> Task instructions: Copy the contributing guide below verbatim from "# Build documentation" to "tests, docs, packaging)".

--- Start Given text ---

Contributing

We welcome contributions to The Data Packet! This guide will help you get started with contributing to the project.

Development Setup

Prerequisites

  • Python 3.9 or higher

  • Git

  • Hatch (recommended for dependency management)

Installation

  1. Fork and Clone the Repository

    git clone https://github.com/YourUsername/The-Data-Packet.git
    cd The-Data-Packet
    
  2. Install Hatch (if not already installed)

    pip install hatch
    
  3. Create Development Environment

    hatch env create dev
    
  4. Install Pre-commit Hooks (optional but recommended)

    hatch run dev:pre-commit install
    

Development Workflow

Code Quality

The project maintains high code quality standards:

# Run all quality checks
hatch run dev:python -m black the_data_packet tests
hatch run dev:python -m isort the_data_packet tests
hatch run dev:python -m mypy --exclude 'docs' the_data_packet

Testing

# Run all tests
hatch test

# Run with coverage
hatch run test-cov

# Run specific test file
hatch run dev:python -m unittest tests.test_models -v

Building Documentation

# Build documentation
hatch run dev:docs

# Serve documentation locally
hatch run dev:docs-serve

Complete Build Pipeline

# Run the full build pipeline (code quality, tests, docs, packaging)
bb  # This is an alias for the complete build process

Making Changes

Code Style Guidelines

  • PEP 8 Compliance: Code must follow PEP 8 style guidelines

  • Type Hints: All public APIs must have complete type annotations

  • Docstrings: All public classes and methods must have comprehensive docstrings

  • Import Sorting: Use isort for consistent import organization

Example Function:

def extract_article_data(soup: BeautifulSoup, url: str) -> ArticleData:
    """
    Extract article data from a BeautifulSoup object.

    Args:
        soup: Parsed HTML content
        url: The article URL

    Returns:
        ArticleData object with extracted information

    Raises:
        ValueError: If the HTML structure is invalid
        RuntimeError: If extraction fails
    """
    # Implementation here

Testing Requirements

  • New Features: Must include comprehensive tests

  • Bug Fixes: Must include regression tests

  • Coverage: Maintain or improve test coverage

  • Documentation: Update documentation for API changes

Commit Guidelines

Use clear, descriptive commit messages:

feat: add support for extracting article publication dates

- Parse publication dates from meta tags and JSON-LD
- Add date validation and formatting
- Include tests for various date formats

Fixes #123

Types of Contributions

Bug Reports

When reporting bugs, please include:

  • Clear Description: What happened vs what you expected

  • Reproduction Steps: Minimal example to reproduce the issue

  • Environment: Python version, OS, package version

  • Error Messages: Full traceback if applicable

Feature Requests

For new features:

  • Use Case: Describe the problem this solves

  • Proposed Solution: How you envision it working

  • Alternatives: Other approaches you considered

  • Breaking Changes: Whether this affects existing APIs

Code Contributions

  1. Check Issues: Look for existing issues or create a new one

  2. Create Branch: Use descriptive branch names (feature/add-date-parsing)

--- End Given text ---
--- Start Entries ---

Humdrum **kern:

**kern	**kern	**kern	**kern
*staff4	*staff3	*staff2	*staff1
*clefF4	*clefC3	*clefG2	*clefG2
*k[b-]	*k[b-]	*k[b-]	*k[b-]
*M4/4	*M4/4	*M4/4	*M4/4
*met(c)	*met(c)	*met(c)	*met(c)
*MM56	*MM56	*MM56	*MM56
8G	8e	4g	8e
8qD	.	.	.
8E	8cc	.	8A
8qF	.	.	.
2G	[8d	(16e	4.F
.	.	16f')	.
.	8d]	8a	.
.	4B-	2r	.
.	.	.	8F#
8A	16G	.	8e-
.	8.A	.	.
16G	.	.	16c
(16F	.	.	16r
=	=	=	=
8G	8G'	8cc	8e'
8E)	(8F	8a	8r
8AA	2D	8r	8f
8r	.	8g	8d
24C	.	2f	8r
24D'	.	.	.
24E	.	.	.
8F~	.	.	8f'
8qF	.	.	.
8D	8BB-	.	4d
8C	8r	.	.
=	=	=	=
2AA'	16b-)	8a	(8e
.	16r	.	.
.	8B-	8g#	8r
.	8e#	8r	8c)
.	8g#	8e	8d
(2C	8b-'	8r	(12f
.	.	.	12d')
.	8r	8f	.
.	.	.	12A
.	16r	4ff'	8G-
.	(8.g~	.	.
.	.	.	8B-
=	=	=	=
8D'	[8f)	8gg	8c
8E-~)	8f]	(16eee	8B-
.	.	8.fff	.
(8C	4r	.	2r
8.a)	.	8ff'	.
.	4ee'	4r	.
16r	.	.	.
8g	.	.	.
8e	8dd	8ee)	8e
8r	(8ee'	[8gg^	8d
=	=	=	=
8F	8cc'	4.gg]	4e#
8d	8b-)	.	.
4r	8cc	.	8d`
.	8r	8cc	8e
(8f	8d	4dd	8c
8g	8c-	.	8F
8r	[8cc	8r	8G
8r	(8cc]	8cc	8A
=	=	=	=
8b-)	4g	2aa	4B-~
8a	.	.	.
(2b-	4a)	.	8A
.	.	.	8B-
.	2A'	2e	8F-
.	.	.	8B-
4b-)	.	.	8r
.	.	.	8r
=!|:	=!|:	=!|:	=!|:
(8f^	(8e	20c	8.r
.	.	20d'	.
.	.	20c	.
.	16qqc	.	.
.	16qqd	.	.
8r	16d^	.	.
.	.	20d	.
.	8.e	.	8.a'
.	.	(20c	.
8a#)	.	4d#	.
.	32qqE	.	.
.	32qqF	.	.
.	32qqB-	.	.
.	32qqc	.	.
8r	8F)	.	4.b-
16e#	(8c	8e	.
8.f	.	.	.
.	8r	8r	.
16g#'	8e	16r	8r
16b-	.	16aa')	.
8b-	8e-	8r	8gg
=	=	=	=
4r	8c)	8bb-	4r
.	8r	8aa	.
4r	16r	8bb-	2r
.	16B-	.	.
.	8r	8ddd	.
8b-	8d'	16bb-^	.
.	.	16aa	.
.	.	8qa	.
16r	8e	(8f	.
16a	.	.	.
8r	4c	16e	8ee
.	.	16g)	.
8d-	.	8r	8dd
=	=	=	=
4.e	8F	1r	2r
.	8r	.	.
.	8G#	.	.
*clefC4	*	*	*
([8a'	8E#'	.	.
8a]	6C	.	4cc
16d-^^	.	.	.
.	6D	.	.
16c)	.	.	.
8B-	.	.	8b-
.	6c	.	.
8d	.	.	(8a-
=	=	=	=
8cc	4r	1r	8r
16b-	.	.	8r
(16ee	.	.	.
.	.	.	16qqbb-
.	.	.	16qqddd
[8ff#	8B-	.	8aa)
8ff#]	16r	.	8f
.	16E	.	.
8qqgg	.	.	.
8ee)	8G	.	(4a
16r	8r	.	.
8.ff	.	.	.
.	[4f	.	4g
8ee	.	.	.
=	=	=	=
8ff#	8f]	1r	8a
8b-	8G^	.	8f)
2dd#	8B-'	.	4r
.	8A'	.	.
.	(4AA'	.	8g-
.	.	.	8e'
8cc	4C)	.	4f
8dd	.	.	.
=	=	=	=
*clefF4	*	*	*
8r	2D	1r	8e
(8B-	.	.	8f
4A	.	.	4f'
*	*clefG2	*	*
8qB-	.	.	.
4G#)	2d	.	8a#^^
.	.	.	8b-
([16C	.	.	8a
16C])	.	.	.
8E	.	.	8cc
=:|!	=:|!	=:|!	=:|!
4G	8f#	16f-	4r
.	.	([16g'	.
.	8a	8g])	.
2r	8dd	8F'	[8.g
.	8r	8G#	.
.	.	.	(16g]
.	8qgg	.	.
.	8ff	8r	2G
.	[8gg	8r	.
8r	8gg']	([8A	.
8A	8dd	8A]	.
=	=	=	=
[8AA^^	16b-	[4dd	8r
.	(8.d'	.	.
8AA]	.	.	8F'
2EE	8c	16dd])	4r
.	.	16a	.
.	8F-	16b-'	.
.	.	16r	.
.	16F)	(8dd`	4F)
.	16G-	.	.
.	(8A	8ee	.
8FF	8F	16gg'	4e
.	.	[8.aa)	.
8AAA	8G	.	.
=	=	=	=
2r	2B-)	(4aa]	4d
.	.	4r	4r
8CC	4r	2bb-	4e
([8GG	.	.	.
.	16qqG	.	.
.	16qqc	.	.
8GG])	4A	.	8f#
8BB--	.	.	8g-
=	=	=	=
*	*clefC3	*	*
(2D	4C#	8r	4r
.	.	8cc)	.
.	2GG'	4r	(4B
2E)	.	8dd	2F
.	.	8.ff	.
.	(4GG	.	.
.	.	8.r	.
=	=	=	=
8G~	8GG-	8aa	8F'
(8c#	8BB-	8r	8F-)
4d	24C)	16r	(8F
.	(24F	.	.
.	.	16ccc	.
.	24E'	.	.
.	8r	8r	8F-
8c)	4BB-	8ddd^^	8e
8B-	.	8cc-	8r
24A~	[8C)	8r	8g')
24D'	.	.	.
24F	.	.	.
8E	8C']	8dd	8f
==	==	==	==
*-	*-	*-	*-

--- End Entries ---

> Expected output:
# Build documentation
hatch run dev:docs

# Serve documentation locally
hatch run dev:docs-serve

Complete Build Pipeline

# Run the full build pipeline (code quality, tests, docs, packaging)